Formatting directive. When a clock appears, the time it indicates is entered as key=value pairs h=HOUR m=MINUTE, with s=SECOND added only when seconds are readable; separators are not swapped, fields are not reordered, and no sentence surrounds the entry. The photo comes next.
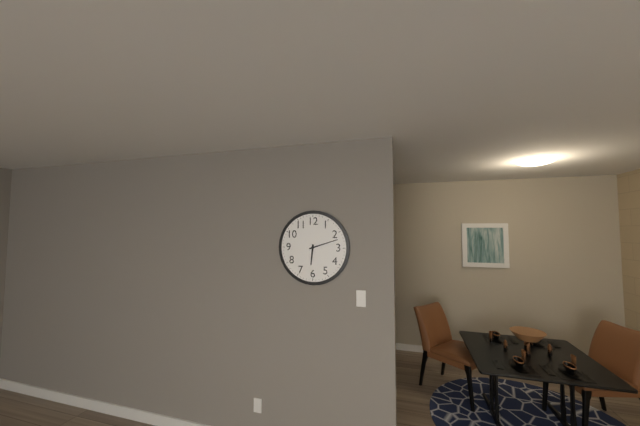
h=6 m=12
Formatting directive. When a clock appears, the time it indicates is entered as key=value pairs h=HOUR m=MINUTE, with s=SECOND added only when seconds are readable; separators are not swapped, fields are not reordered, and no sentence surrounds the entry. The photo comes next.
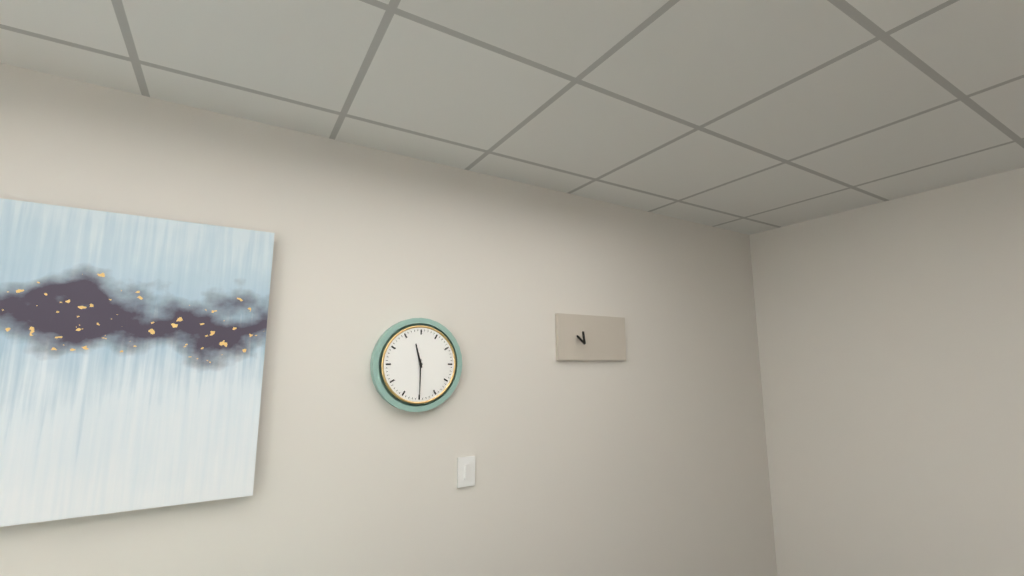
h=11 m=30
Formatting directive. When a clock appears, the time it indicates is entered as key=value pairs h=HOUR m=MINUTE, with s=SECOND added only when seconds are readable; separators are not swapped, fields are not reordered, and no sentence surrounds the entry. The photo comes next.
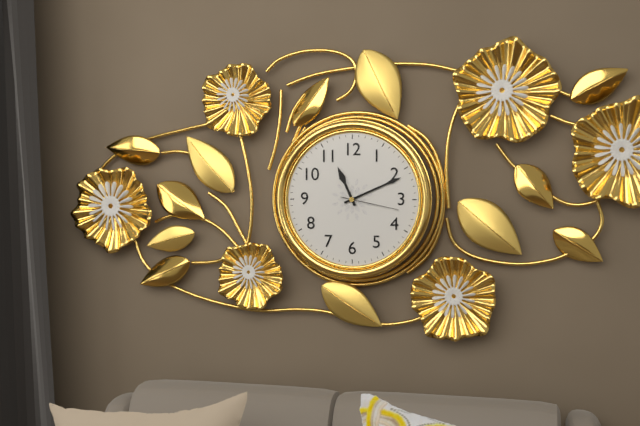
h=11 m=11 s=17
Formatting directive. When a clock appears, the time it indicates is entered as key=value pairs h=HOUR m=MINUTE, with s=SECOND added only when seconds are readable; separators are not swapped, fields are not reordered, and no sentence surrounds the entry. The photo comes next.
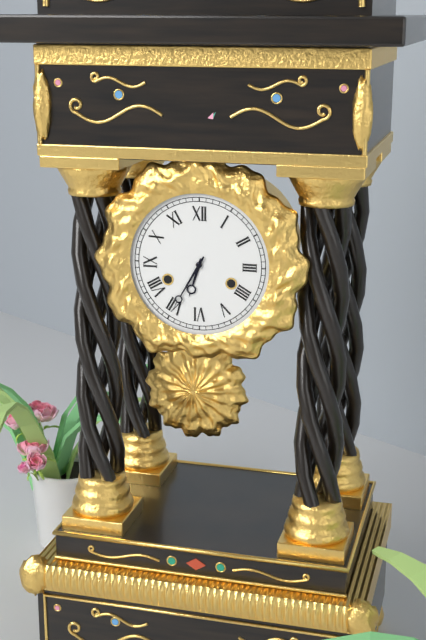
h=6 m=35
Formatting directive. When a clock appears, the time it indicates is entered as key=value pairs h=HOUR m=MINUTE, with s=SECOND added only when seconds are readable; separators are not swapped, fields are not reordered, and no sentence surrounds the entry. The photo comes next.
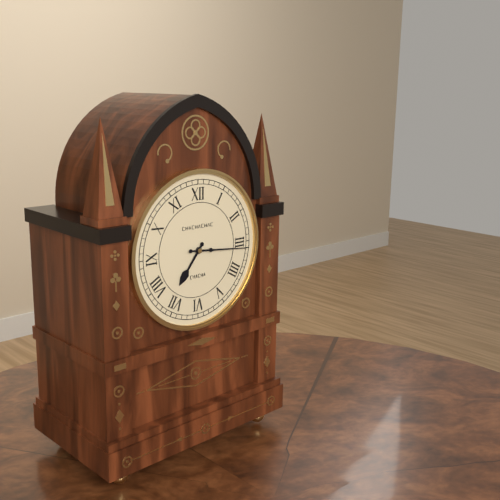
h=7 m=16
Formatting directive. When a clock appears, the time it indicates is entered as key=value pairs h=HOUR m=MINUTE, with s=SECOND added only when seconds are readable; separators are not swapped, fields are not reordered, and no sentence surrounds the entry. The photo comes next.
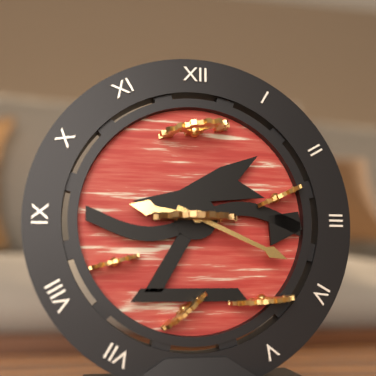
h=9 m=19
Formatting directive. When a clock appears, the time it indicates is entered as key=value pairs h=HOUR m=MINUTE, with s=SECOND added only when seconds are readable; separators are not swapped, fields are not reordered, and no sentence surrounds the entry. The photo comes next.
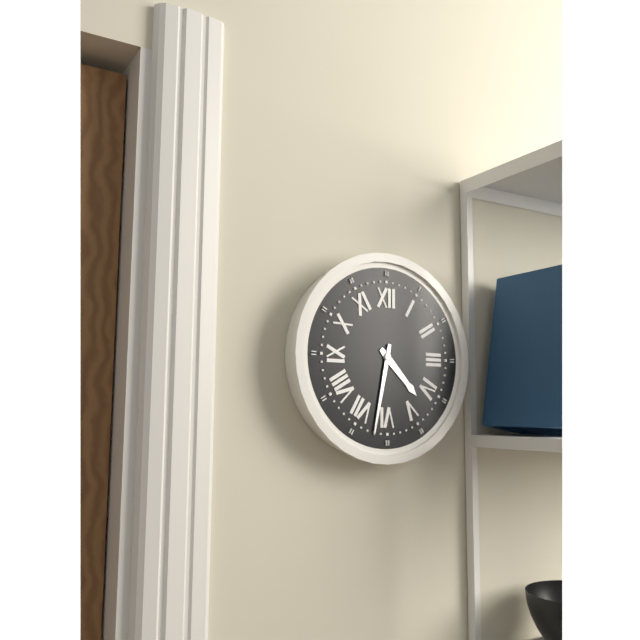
h=4 m=32
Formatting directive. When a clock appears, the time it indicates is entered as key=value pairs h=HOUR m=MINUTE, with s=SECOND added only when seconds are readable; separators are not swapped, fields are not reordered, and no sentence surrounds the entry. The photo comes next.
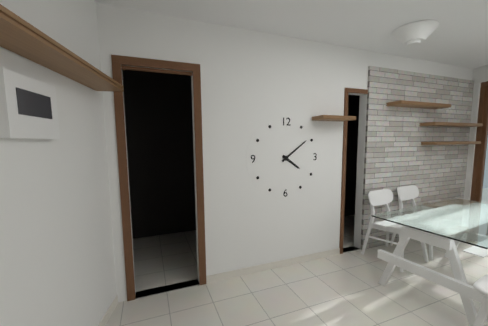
h=4 m=9
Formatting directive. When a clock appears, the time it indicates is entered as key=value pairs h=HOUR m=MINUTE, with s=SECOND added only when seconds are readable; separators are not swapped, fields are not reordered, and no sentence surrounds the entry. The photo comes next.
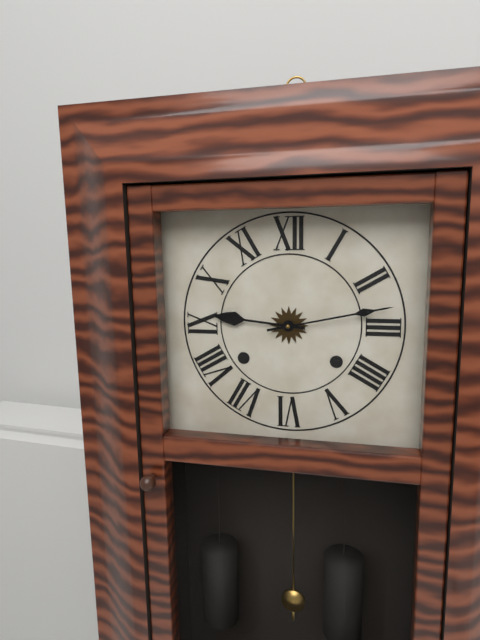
h=9 m=13
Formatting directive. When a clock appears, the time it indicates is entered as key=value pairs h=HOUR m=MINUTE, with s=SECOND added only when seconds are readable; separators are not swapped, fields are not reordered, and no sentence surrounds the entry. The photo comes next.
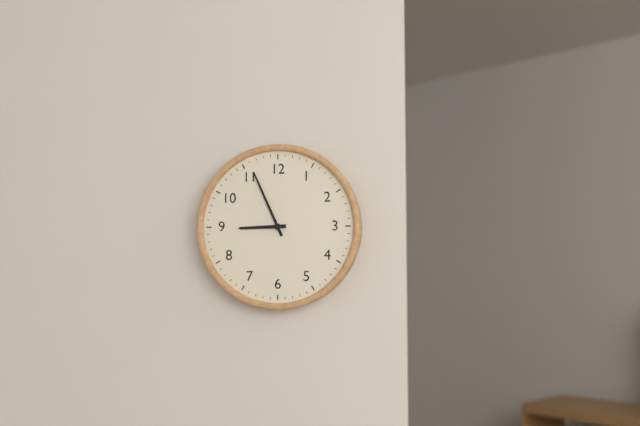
h=8 m=56
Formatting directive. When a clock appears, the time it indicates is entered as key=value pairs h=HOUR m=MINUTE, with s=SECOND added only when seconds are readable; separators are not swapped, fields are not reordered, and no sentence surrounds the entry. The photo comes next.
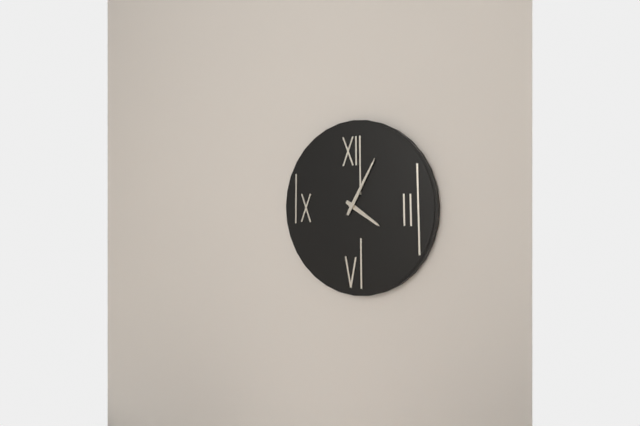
h=4 m=5
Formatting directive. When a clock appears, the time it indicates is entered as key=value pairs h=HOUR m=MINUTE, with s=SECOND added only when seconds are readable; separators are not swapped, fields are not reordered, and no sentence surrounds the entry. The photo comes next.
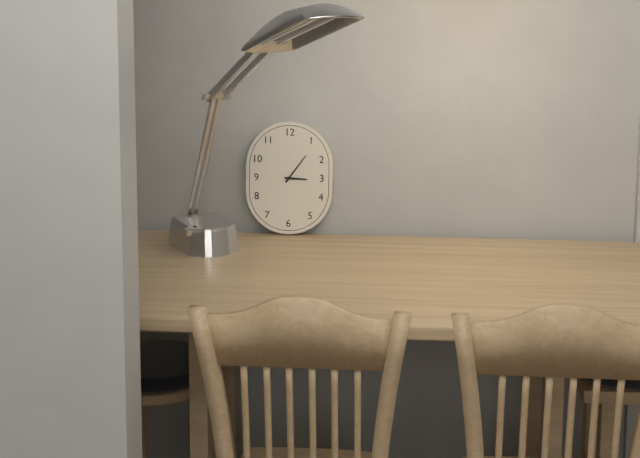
h=3 m=6
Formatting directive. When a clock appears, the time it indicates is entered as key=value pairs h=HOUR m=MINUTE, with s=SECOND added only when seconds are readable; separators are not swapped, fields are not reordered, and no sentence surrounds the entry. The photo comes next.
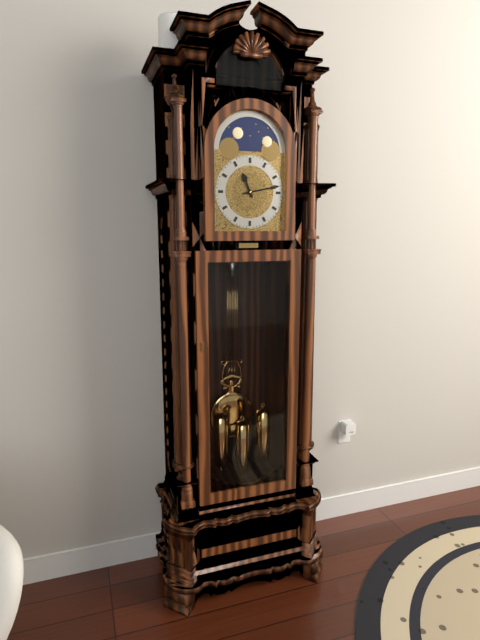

- - - - -

> **GOAL**
Copy the text of all the records above word for word, leaving the pictures out.

> **SOLUTION FOR THIS TASK**
Formatting directive. When a clock appears, the time it indicates is entered as key=value pairs h=HOUR m=MINUTE, with s=SECOND added only when seconds are readable; separators are not swapped, fields are not reordered, and no sentence surrounds the entry. The photo comes next.
h=6 m=12
Formatting directive. When a clock appears, the time it indicates is entered as key=value pairs h=HOUR m=MINUTE, with s=SECOND added only when seconds are readable; separators are not swapped, fields are not reordered, and no sentence surrounds the entry. The photo comes next.
h=11 m=30
Formatting directive. When a clock appears, the time it indicates is entered as key=value pairs h=HOUR m=MINUTE, with s=SECOND added only when seconds are readable; separators are not swapped, fields are not reordered, and no sentence surrounds the entry. The photo comes next.
h=11 m=11 s=17
Formatting directive. When a clock appears, the time it indicates is entered as key=value pairs h=HOUR m=MINUTE, with s=SECOND added only when seconds are readable; separators are not swapped, fields are not reordered, and no sentence surrounds the entry. The photo comes next.
h=6 m=35
Formatting directive. When a clock appears, the time it indicates is entered as key=value pairs h=HOUR m=MINUTE, with s=SECOND added only when seconds are readable; separators are not swapped, fields are not reordered, and no sentence surrounds the entry. The photo comes next.
h=7 m=16
Formatting directive. When a clock appears, the time it indicates is entered as key=value pairs h=HOUR m=MINUTE, with s=SECOND added only when seconds are readable; separators are not swapped, fields are not reordered, and no sentence surrounds the entry. The photo comes next.
h=9 m=19
Formatting directive. When a clock appears, the time it indicates is entered as key=value pairs h=HOUR m=MINUTE, with s=SECOND added only when seconds are readable; separators are not swapped, fields are not reordered, and no sentence surrounds the entry. The photo comes next.
h=4 m=32
Formatting directive. When a clock appears, the time it indicates is entered as key=value pairs h=HOUR m=MINUTE, with s=SECOND added only when seconds are readable; separators are not swapped, fields are not reordered, and no sentence surrounds the entry. The photo comes next.
h=4 m=9
Formatting directive. When a clock appears, the time it indicates is entered as key=value pairs h=HOUR m=MINUTE, with s=SECOND added only when seconds are readable; separators are not swapped, fields are not reordered, and no sentence surrounds the entry. The photo comes next.
h=9 m=13
Formatting directive. When a clock appears, the time it indicates is entered as key=value pairs h=HOUR m=MINUTE, with s=SECOND added only when seconds are readable; separators are not swapped, fields are not reordered, and no sentence surrounds the entry. The photo comes next.
h=8 m=56
Formatting directive. When a clock appears, the time it indicates is entered as key=value pairs h=HOUR m=MINUTE, with s=SECOND added only when seconds are readable; separators are not swapped, fields are not reordered, and no sentence surrounds the entry. The photo comes next.
h=4 m=5
Formatting directive. When a clock appears, the time it indicates is entered as key=value pairs h=HOUR m=MINUTE, with s=SECOND added only when seconds are readable; separators are not swapped, fields are not reordered, and no sentence surrounds the entry. The photo comes next.
h=3 m=6
Formatting directive. When a clock appears, the time it indicates is entered as key=value pairs h=HOUR m=MINUTE, with s=SECOND added only when seconds are readable; separators are not swapped, fields are not reordered, and no sentence surrounds the entry. The photo comes next.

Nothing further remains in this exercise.